** Information shown **
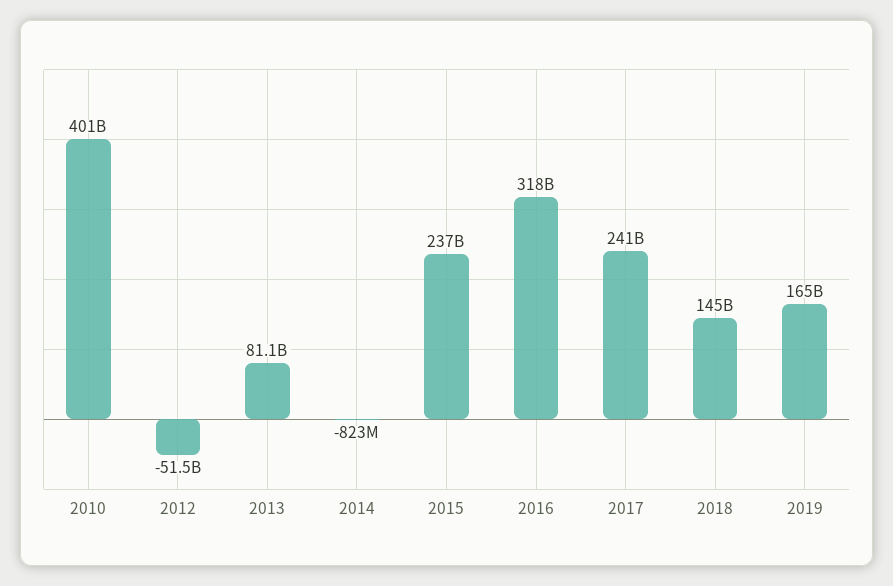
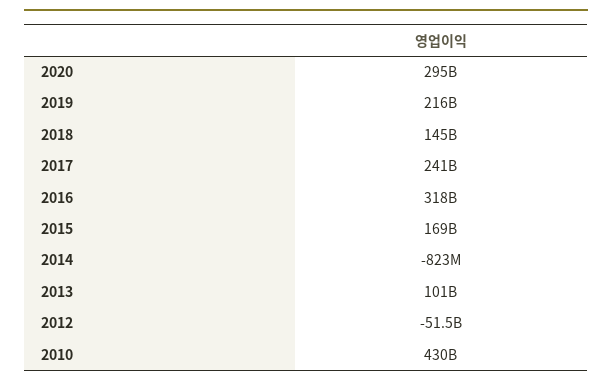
  {
-   "2010": 401000000000,
+   "2010": 430000000000,
    "2012": -51500000000,
-   "2013": 81100000000,
+   "2013": 101000000000,
    "2014": -823000000,
-   "2015": 237000000000,
+   "2015": 169000000000,
    "2016": 318000000000,
    "2017": 241000000000,
    "2018": 145000000000,
-   "2019": 165000000000
+   "2019": 216000000000,
+   "2020": 295000000000
  }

** Exercise **
Keeping the pictures out, print the entries above exactly as written.

** Finished exercise **
  {
-   "2010": 401000000000,
+   "2010": 430000000000,
    "2012": -51500000000,
-   "2013": 81100000000,
+   "2013": 101000000000,
    "2014": -823000000,
-   "2015": 237000000000,
+   "2015": 169000000000,
    "2016": 318000000000,
    "2017": 241000000000,
    "2018": 145000000000,
-   "2019": 165000000000
+   "2019": 216000000000,
+   "2020": 295000000000
  }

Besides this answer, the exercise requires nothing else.